What is needed:
Could you output the text in all the records below line for line, without changing a word, and leave out the pictures?

Records supplied:
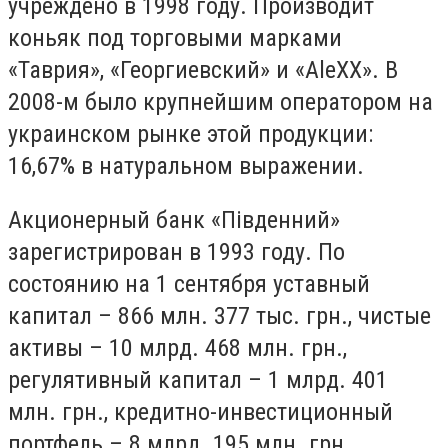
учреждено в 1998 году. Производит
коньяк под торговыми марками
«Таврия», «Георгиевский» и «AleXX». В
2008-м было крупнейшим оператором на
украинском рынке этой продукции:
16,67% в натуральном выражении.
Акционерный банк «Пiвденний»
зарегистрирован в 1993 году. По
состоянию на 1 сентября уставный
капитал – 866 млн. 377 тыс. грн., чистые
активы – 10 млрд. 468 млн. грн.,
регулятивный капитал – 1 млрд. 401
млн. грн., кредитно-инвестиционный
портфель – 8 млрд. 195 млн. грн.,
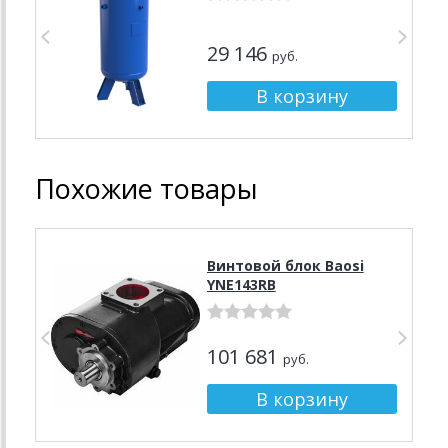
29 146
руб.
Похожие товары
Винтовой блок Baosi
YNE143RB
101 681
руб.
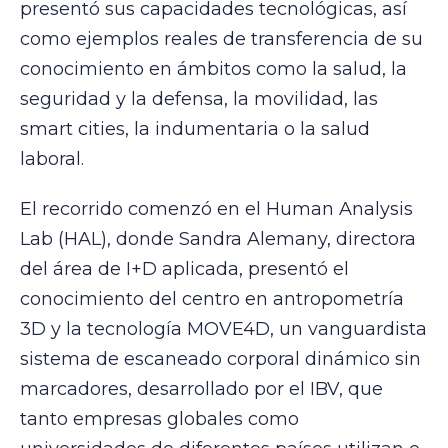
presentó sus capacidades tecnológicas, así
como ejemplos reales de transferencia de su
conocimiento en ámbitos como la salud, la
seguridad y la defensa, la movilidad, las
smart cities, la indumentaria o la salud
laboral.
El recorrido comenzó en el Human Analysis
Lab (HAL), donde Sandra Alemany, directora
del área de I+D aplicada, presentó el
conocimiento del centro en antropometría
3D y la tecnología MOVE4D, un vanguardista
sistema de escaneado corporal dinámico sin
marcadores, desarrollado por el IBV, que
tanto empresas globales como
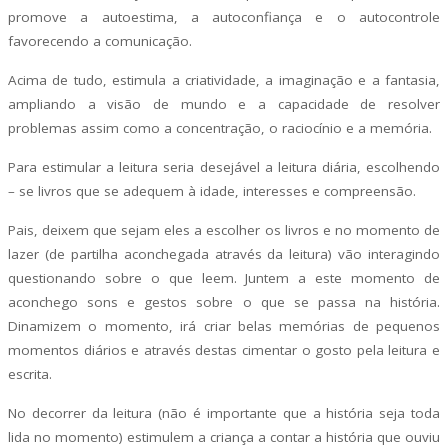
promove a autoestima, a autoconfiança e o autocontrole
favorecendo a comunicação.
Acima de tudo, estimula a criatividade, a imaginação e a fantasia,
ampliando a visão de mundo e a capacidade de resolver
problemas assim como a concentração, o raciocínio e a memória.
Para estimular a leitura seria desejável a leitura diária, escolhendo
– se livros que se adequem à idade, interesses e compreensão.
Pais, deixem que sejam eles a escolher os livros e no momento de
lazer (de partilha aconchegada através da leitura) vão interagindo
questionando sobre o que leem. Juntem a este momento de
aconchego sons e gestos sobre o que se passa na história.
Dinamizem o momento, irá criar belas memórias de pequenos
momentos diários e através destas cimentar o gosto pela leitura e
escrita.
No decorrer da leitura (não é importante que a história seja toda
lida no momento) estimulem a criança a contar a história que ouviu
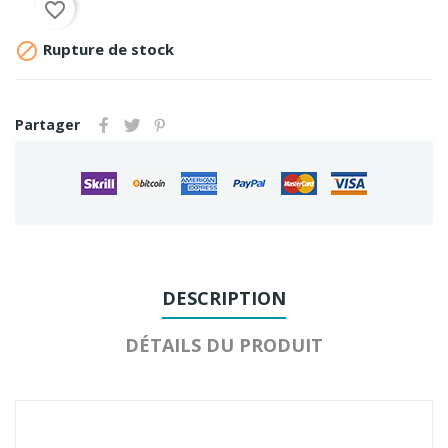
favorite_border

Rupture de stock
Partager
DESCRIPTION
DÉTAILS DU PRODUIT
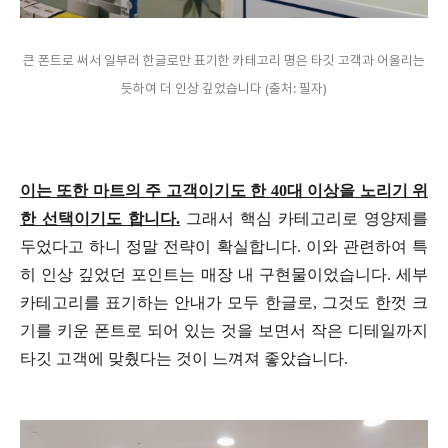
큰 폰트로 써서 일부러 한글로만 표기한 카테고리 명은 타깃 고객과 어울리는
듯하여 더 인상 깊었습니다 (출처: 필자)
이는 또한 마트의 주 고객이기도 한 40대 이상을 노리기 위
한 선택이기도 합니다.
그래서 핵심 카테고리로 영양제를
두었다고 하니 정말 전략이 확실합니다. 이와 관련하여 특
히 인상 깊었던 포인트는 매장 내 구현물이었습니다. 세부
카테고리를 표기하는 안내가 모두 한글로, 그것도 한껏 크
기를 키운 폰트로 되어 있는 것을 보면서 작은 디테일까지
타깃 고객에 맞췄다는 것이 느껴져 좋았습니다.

Task response:
учреждено в 1998 году. Производит
коньяк под торговыми марками
«Таврия», «Георгиевский» и «AleXX». В
2008-м было крупнейшим оператором на
украинском рынке этой продукции:
16,67% в натуральном выражении.
Акционерный банк «Пiвденний»
зарегистрирован в 1993 году. По
состоянию на 1 сентября уставный
капитал – 866 млн. 377 тыс. грн., чистые
активы – 10 млрд. 468 млн. грн.,
регулятивный капитал – 1 млрд. 401
млн. грн., кредитно-инвестиционный
портфель – 8 млрд. 195 млн. грн.,
29 146
руб.
Похожие товары
Винтовой блок Baosi
YNE143RB
101 681
руб.
presentó sus capacidades tecnológicas, así
como ejemplos reales de transferencia de su
conocimiento en ámbitos como la salud, la
seguridad y la defensa, la movilidad, las
smart cities, la indumentaria o la salud
laboral.
El recorrido comenzó en el Human Analysis
Lab (HAL), donde Sandra Alemany, directora
del área de I+D aplicada, presentó el
conocimiento del centro en antropometría
3D y la tecnología MOVE4D, un vanguardista
sistema de escaneado corporal dinámico sin
marcadores, desarrollado por el IBV, que
tanto empresas globales como
promove a autoestima, a autoconfiança e o autocontrole
favorecendo a comunicação.
Acima de tudo, estimula a criatividade, a imaginação e a fantasia,
ampliando a visão de mundo e a capacidade de resolver
problemas assim como a concentração, o raciocínio e a memória.
Para estimular a leitura seria desejável a leitura diária, escolhendo
– se livros que se adequem à idade, interesses e compreensão.
Pais, deixem que sejam eles a escolher os livros e no momento de
lazer (de partilha aconchegada através da leitura) vão interagindo
questionando sobre o que leem. Juntem a este momento de
aconchego sons e gestos sobre o que se passa na história.
Dinamizem o momento, irá criar belas memórias de pequenos
momentos diários e através destas cimentar o gosto pela leitura e
escrita.
No decorrer da leitura (não é importante que a história seja toda
lida no momento) estimulem a criança a contar a história que ouviu
favorite_border

Rupture de stock
Partager
DESCRIPTION
DÉTAILS DU PRODUIT
큰 폰트로 써서 일부러 한글로만 표기한 카테고리 명은 타깃 고객과 어울리는
듯하여 더 인상 깊었습니다 (출처: 필자)
이는 또한 마트의 주 고객이기도 한 40대 이상을 노리기 위
한 선택이기도 합니다.
그래서 핵심 카테고리로 영양제를
두었다고 하니 정말 전략이 확실합니다. 이와 관련하여 특
히 인상 깊었던 포인트는 매장 내 구현물이었습니다. 세부
카테고리를 표기하는 안내가 모두 한글로, 그것도 한껏 크
기를 키운 폰트로 되어 있는 것을 보면서 작은 디테일까지
타깃 고객에 맞췄다는 것이 느껴져 좋았습니다.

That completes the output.